======== Records
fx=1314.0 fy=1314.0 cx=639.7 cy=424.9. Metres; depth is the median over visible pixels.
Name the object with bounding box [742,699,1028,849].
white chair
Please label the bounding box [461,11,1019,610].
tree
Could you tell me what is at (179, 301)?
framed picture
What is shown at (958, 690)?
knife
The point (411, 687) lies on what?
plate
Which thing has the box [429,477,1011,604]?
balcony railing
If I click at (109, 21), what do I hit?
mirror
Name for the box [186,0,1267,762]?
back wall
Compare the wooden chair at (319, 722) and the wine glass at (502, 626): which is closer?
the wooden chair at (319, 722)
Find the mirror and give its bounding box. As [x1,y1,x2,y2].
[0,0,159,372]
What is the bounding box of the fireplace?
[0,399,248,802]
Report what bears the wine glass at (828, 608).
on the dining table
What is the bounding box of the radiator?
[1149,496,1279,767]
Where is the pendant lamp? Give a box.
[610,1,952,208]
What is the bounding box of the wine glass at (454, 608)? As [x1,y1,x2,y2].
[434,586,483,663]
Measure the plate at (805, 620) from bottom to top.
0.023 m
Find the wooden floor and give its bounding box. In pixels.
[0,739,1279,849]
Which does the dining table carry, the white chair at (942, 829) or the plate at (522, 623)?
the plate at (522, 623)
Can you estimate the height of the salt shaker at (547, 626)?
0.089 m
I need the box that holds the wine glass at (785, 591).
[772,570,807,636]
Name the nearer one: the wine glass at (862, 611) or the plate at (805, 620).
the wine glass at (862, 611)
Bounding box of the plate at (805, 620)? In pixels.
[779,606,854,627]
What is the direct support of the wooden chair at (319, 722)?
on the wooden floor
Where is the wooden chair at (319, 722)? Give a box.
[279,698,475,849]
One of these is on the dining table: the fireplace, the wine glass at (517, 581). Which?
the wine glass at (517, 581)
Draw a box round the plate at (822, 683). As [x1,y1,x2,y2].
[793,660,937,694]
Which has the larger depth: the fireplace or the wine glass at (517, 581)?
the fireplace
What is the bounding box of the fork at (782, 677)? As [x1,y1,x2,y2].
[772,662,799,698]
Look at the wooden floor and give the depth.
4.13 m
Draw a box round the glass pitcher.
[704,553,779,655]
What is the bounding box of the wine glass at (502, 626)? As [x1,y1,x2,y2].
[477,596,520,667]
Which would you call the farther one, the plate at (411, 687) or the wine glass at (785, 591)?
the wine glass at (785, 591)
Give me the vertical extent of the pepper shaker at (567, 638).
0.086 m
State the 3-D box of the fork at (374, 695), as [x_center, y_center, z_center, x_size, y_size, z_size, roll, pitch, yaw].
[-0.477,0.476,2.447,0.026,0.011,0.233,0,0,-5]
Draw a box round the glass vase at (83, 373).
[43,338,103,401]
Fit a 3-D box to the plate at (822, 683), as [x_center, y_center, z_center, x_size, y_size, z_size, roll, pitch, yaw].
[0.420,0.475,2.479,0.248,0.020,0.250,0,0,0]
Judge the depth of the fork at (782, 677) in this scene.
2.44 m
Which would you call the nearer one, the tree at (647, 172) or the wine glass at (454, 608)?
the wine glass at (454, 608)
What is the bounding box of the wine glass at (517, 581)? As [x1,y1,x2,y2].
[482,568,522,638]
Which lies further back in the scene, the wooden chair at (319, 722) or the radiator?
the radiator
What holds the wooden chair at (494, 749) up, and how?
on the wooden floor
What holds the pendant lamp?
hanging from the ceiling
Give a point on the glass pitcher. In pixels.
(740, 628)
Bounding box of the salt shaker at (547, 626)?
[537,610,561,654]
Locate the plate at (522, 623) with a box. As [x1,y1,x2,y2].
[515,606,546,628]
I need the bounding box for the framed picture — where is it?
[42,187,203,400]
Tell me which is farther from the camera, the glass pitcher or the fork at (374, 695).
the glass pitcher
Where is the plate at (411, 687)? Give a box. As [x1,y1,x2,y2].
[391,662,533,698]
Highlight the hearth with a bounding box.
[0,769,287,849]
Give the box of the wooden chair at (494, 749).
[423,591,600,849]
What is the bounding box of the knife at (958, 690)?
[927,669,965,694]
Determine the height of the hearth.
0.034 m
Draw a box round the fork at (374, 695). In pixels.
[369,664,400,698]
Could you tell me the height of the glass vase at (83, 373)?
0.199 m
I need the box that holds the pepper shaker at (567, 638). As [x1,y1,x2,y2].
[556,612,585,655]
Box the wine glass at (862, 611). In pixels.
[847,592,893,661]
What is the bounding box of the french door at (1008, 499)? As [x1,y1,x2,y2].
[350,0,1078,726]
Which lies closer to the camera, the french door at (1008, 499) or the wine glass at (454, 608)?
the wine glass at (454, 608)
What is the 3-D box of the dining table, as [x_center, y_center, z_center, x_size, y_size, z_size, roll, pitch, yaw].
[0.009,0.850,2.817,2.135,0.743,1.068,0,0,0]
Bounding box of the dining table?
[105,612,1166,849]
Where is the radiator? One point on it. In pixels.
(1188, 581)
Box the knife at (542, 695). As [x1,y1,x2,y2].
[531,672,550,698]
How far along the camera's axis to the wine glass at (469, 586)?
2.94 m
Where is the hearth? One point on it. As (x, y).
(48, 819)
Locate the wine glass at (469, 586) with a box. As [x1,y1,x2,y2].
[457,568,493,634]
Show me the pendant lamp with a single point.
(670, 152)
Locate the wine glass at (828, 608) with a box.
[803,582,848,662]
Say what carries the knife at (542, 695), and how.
================
- What the exercise asks:
Could you retype every record above exactly as it appears?

- Solution to this task:
fx=1314.0 fy=1314.0 cx=639.7 cy=424.9. Metres; depth is the median over visible pixels.
Name the object with bounding box [742,699,1028,849].
white chair
Please label the bounding box [461,11,1019,610].
tree
Could you tell me what is at (179, 301)?
framed picture
What is shown at (958, 690)?
knife
The point (411, 687) lies on what?
plate
Which thing has the box [429,477,1011,604]?
balcony railing
If I click at (109, 21), what do I hit?
mirror
Name for the box [186,0,1267,762]?
back wall
Compare the wooden chair at (319, 722) and the wine glass at (502, 626): which is closer?
the wooden chair at (319, 722)
Find the mirror and give its bounding box. As [x1,y1,x2,y2].
[0,0,159,372]
What is the bounding box of the fireplace?
[0,399,248,802]
Report what bears the wine glass at (828, 608).
on the dining table
What is the bounding box of the radiator?
[1149,496,1279,767]
Where is the pendant lamp? Give a box.
[610,1,952,208]
What is the bounding box of the wine glass at (454, 608)? As [x1,y1,x2,y2].
[434,586,483,663]
Measure the plate at (805, 620) from bottom to top.
0.023 m
Find the wooden floor and give its bounding box. In pixels.
[0,739,1279,849]
Which does the dining table carry, the white chair at (942, 829) or the plate at (522, 623)?
the plate at (522, 623)
Can you estimate the height of the salt shaker at (547, 626)?
0.089 m
I need the box that holds the wine glass at (785, 591).
[772,570,807,636]
Name the nearer one: the wine glass at (862, 611) or the plate at (805, 620).
the wine glass at (862, 611)
Bounding box of the plate at (805, 620)? In pixels.
[779,606,854,627]
What is the direct support of the wooden chair at (319, 722)?
on the wooden floor
Where is the wooden chair at (319, 722)? Give a box.
[279,698,475,849]
One of these is on the dining table: the fireplace, the wine glass at (517, 581). Which?
the wine glass at (517, 581)
Draw a box round the plate at (822, 683). As [x1,y1,x2,y2].
[793,660,937,694]
Which has the larger depth: the fireplace or the wine glass at (517, 581)?
the fireplace
What is the bounding box of the fork at (782, 677)? As [x1,y1,x2,y2].
[772,662,799,698]
Look at the wooden floor and give the depth.
4.13 m
Draw a box round the glass pitcher.
[704,553,779,655]
What is the bounding box of the wine glass at (502, 626)? As [x1,y1,x2,y2].
[477,596,520,667]
Which would you call the farther one, the plate at (411, 687) or the wine glass at (785, 591)?
the wine glass at (785, 591)
Give me the vertical extent of the pepper shaker at (567, 638).
0.086 m
State the 3-D box of the fork at (374, 695), as [x_center, y_center, z_center, x_size, y_size, z_size, roll, pitch, yaw].
[-0.477,0.476,2.447,0.026,0.011,0.233,0,0,-5]
Draw a box round the glass vase at (83, 373).
[43,338,103,401]
Fit a 3-D box to the plate at (822, 683), as [x_center, y_center, z_center, x_size, y_size, z_size, roll, pitch, yaw].
[0.420,0.475,2.479,0.248,0.020,0.250,0,0,0]
Judge the depth of the fork at (782, 677) in this scene.
2.44 m
Which would you call the nearer one, the tree at (647, 172) or the wine glass at (454, 608)?
the wine glass at (454, 608)
What is the bounding box of the wine glass at (517, 581)? As [x1,y1,x2,y2].
[482,568,522,638]
Which lies further back in the scene, the wooden chair at (319, 722) or the radiator?
the radiator
What holds the wooden chair at (494, 749) up, and how?
on the wooden floor
What holds the pendant lamp?
hanging from the ceiling
Give a point on the glass pitcher. In pixels.
(740, 628)
Bounding box of the salt shaker at (547, 626)?
[537,610,561,654]
Locate the plate at (522, 623) with a box. As [x1,y1,x2,y2].
[515,606,546,628]
I need the bounding box for the framed picture — where is it?
[42,187,203,400]
Tell me which is farther from the camera, the glass pitcher or the fork at (374, 695).
the glass pitcher
Where is the plate at (411, 687)? Give a box. As [x1,y1,x2,y2].
[391,662,533,698]
Highlight the hearth with a bounding box.
[0,769,287,849]
Give the box of the wooden chair at (494, 749).
[423,591,600,849]
What is the bounding box of the knife at (958, 690)?
[927,669,965,694]
Determine the height of the hearth.
0.034 m
Draw a box round the fork at (374, 695). In pixels.
[369,664,400,698]
Could you tell me the height of the glass vase at (83, 373)?
0.199 m
I need the box that holds the pepper shaker at (567, 638). As [x1,y1,x2,y2].
[556,612,585,655]
Box the wine glass at (862, 611). In pixels.
[847,592,893,661]
What is the bounding box of the french door at (1008, 499)? As [x1,y1,x2,y2].
[350,0,1078,726]
Which lies closer to the camera, the french door at (1008, 499) or the wine glass at (454, 608)?
the wine glass at (454, 608)
What is the 3-D box of the dining table, as [x_center, y_center, z_center, x_size, y_size, z_size, roll, pitch, yaw].
[0.009,0.850,2.817,2.135,0.743,1.068,0,0,0]
Bounding box of the dining table?
[105,612,1166,849]
Where is the radiator? One point on it. In pixels.
(1188, 581)
Box the knife at (542, 695). As [x1,y1,x2,y2].
[531,672,550,698]
How far along the camera's axis to the wine glass at (469, 586)?
2.94 m
Where is the hearth? One point on it. As (x, y).
(48, 819)
Locate the wine glass at (469, 586) with a box. As [x1,y1,x2,y2].
[457,568,493,634]
Show me the pendant lamp with a single point.
(670, 152)
Locate the wine glass at (828, 608) with a box.
[803,582,848,662]
Say what carries the knife at (542, 695), and how.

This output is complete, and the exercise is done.